Nearly 2.3 million prescriptions dispensed to continuing users were for long-acting opioids, including hydromorphone, oxycodone, morphine and fentanyl, which are typically used to treat chronic pain, the report found. Of these, close to 900,000, or 40 per cent, were for daily doses that exceeded the limit of 90 mg MEQ suggested in new national guidelines published in the Canadian Medical Association Journal in May.

"It's a bit of a good news, bad news story," Dr. Gomes said. "It still suggests a huge number of people are getting very high-dose opioid treatment, and we need to consider how we can continue to promote that decreasing over time in a safe manner."
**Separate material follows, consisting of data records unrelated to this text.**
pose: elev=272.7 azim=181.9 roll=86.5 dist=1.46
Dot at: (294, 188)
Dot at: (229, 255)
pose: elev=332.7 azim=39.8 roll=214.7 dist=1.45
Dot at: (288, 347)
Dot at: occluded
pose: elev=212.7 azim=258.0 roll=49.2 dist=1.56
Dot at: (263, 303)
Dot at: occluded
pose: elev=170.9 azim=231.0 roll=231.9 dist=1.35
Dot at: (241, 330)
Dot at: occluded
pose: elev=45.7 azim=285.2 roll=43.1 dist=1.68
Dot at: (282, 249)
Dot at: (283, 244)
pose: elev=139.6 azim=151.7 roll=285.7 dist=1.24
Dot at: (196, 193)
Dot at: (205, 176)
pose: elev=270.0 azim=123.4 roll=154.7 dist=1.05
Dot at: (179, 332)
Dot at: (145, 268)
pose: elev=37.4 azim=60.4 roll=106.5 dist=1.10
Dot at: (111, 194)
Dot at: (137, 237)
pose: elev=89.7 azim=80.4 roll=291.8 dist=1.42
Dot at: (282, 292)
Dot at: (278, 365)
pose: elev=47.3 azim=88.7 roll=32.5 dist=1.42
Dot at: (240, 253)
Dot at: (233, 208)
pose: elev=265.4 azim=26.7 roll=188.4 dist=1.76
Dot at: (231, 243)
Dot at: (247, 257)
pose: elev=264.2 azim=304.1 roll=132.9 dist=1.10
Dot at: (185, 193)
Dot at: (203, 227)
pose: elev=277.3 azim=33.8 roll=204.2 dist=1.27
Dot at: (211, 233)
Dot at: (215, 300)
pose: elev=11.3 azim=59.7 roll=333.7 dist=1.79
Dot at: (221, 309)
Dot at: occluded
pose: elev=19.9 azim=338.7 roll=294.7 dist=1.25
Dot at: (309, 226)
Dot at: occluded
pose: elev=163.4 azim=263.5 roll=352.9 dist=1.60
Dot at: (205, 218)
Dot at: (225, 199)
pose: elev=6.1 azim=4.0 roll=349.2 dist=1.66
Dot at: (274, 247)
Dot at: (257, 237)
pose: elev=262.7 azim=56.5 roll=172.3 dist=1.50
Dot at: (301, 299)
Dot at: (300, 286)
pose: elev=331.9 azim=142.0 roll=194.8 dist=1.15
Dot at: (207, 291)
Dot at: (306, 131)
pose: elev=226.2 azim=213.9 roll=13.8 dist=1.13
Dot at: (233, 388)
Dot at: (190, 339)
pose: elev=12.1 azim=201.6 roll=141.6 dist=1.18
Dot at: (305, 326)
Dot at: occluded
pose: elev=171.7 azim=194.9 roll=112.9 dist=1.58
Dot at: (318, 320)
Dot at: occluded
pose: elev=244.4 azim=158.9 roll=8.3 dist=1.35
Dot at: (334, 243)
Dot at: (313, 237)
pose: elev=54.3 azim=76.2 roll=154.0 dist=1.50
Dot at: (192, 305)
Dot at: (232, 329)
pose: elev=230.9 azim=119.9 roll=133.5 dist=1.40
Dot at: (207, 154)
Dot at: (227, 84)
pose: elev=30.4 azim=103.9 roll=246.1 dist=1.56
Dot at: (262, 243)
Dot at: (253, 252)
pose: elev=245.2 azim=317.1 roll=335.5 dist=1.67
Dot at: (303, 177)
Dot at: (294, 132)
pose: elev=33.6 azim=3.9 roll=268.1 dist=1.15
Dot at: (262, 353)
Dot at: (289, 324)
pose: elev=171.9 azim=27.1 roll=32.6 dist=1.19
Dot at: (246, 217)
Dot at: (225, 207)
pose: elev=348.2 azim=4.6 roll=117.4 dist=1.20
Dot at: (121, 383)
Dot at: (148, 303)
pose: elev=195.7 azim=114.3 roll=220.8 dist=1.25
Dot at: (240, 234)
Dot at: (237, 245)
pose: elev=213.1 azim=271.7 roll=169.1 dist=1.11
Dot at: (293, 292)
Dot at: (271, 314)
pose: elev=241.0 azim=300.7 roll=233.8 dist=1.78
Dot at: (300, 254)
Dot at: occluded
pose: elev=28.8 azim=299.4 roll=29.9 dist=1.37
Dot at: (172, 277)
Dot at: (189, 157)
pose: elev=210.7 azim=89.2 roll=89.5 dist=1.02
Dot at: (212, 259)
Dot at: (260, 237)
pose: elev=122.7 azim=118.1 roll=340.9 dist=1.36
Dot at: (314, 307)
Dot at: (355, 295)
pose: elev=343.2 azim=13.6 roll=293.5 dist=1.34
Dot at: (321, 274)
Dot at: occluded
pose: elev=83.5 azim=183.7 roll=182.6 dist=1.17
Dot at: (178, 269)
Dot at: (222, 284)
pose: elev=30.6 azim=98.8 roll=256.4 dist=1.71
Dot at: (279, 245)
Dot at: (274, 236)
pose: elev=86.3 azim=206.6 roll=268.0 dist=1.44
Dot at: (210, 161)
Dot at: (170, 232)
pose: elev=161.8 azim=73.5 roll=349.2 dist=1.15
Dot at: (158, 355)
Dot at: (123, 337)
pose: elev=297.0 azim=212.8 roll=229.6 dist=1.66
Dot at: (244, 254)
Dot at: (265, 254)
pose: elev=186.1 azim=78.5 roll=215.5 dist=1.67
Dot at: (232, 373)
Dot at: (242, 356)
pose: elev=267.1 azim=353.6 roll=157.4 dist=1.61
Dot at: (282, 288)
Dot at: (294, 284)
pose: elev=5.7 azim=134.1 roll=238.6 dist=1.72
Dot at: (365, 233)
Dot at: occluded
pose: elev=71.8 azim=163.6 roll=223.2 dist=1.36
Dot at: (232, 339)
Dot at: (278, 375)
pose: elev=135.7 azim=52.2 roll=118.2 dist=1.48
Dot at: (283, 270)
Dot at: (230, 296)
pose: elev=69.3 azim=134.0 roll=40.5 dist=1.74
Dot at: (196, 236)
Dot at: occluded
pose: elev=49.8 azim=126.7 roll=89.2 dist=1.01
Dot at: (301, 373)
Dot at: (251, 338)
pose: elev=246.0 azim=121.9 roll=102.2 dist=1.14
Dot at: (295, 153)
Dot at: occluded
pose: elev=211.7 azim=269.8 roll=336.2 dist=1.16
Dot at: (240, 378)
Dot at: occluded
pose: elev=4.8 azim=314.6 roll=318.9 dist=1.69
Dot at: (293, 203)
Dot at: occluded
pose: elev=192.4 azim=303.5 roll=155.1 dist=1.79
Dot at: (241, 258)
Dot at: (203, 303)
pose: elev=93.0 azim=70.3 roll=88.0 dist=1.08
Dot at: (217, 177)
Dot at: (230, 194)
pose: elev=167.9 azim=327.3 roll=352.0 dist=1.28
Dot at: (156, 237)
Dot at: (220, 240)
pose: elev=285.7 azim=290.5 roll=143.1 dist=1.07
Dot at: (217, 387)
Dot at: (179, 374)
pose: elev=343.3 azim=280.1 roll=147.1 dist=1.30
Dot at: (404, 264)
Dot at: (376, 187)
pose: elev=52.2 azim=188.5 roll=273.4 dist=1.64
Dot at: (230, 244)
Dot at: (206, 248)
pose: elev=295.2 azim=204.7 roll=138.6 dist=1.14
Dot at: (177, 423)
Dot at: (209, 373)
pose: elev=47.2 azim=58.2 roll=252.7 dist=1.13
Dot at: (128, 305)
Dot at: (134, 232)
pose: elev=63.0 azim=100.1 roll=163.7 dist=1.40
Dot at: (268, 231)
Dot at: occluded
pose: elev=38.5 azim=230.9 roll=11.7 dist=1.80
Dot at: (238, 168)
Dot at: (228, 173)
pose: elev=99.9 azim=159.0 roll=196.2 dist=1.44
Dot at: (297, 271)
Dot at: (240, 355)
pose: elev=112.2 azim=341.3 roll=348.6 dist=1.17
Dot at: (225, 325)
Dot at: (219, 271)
Jason Busse, an associate professor at McMaster University's department of anesthesia who co-led the development of the new national guidelines, said the number of prescriptions that exceeded the recommended limit is not unexpected, since previous guidelines from 2010 suggested a limit of 200 mg MEQ.

"It's not surprising that current doses are probably more reflective of the earlier guideline," said Dr. Busse, who was not involved in the new report.

Dr. Busse said while doctors should approach patients receiving opioids of 90 mg MEQ or more daily for chronic, non-cancer pain to try to decrease their doses, there are risks, including withdrawal, that can be severe.

"We don't want to be in a position where some patients feel compelled to seek out opioids from non-prescription sources to address their symptoms," he said.

Opioids from illicit sources may play a role in the relatively high rates of opioid-related deaths in certain parts of the province, including Hamilton, Renfrew county and district and Simcoe Muskoka district health units. These areas had low rates of opioid prescriptions for pain and addiction, according to the report, which showed regional variations in prescription patterns. The Thunder Bay district health unit had the highest percentage of residents dispensed opioids for the treatment of addiction, as well as the highest rate of opioid-related deaths.